From the essay on polls about Americans' religious knowledge, repeat word for word the passage starting at "The first you" and ending at "teachable moment went.)".

## Extract provided:

=== Begin Enclosure ===

The majority of Americans may not know much about their own religions, but they seem to have a pretty good handle on the intricacies of secularization theory. That, at least, was what I got from looking at the findings of two surveys published this fall.
The first you may be familiar with: in September, the Pew Forum on Religion and Public Life gave us a dismal picture of American religious illiteracy. Among the more embarrassing discoveries were that only half of American Protestants were able to identify Martin Luther and 45% percent of Catholics were not aware that, according to their Church’s doctrine, they were ingesting the actual body and blood of Christ when taking the Eucharist. Less than one third knew that public school teachers could read from the Bible as an example of literature. The results were great fodder for PBS, which planned their miniseries “God in America” to air on the heels of Pew’s revelations. (Ask Vincent Pecora how that teachable moment went.)
The second poll, conducted by the First Amendment Center at Vanderbilt University, was released just a few days before the Pew survey, and it went largely unnoticed. I came across it only this past Sunday in an article by John Schwartz in The New York Times. Schwartz points to two findings as further confirmation that, when it comes to the relationship between religion and politics, Americans are shockingly ignorant of their own history:
On the question of church-state separation, at least, a majority of Americans do seem to get the gist: The First Amendment Center poll showed that 66 percent of Americans agree with the statement that the First Amendment requires it [. . . .] Oddly enough, however, the poll also showed that 53 percent of Americans agree with this statement: the Constitution ‘establishes a Christian nation.’
Hmm. This is the sort of thing that leads the nation’s constitutional scholars to cite a venerable jurisprudential doctrine: go figure.

=== End Enclosure ===

## Information supplied:
=== Begin Enclosure ===

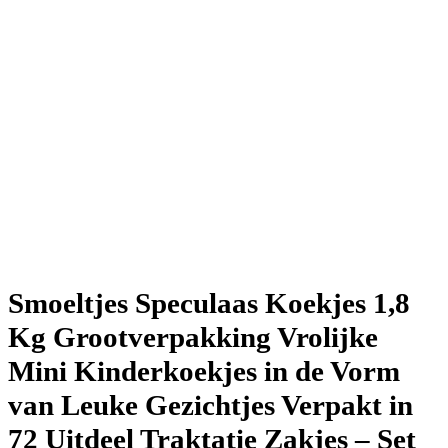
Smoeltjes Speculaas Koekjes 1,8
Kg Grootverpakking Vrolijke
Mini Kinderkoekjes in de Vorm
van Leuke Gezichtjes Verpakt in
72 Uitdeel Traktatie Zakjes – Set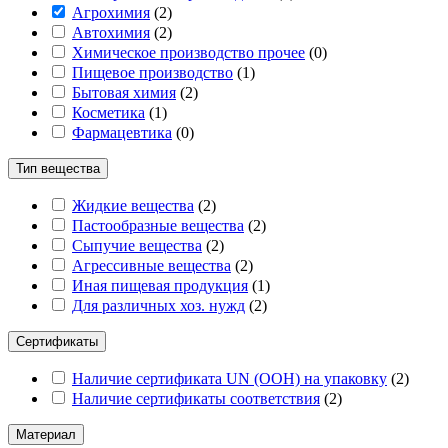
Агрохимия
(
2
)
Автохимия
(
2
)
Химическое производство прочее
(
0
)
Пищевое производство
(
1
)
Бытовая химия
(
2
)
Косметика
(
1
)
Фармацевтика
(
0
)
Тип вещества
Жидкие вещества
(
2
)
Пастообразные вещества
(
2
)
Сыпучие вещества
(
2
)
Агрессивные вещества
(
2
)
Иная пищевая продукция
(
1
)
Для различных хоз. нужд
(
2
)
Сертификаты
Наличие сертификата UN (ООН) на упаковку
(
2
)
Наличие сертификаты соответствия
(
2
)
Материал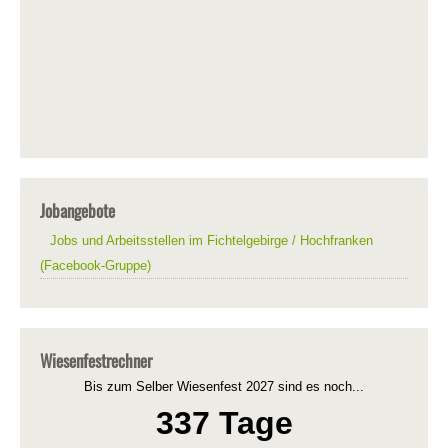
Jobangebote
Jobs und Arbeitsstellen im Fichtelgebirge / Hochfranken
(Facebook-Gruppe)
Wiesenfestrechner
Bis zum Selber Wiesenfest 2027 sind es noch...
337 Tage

=== End Enclosure ===
=== Begin Enclosure ===

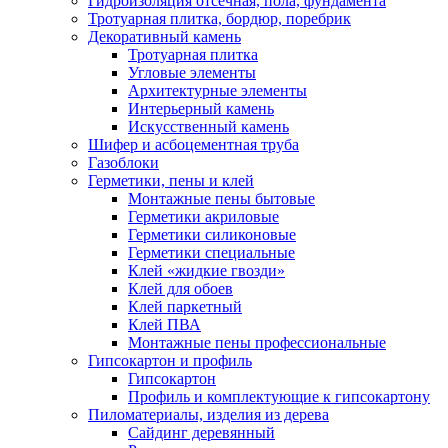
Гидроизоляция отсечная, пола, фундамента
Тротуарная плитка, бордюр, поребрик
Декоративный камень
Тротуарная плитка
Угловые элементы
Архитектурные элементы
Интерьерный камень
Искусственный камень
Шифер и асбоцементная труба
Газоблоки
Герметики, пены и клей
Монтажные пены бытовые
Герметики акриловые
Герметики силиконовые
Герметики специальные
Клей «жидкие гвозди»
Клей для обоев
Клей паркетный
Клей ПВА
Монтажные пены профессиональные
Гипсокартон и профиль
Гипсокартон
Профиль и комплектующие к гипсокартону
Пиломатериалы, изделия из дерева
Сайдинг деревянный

=== End Enclosure ===

## Result of this exercise:
The first you may be familiar with: in September, the Pew Forum on Religion and Public Life gave us a dismal picture of American religious illiteracy. Among the more embarrassing discoveries were that only half of American Protestants were able to identify Martin Luther and 45% percent of Catholics were not aware that, according to their Church’s doctrine, they were ingesting the actual body and blood of Christ when taking the Eucharist. Less than one third knew that public school teachers could read from the Bible as an example of literature. The results were great fodder for PBS, which planned their miniseries “God in America” to air on the heels of Pew’s revelations. (Ask Vincent Pecora how that teachable moment went.)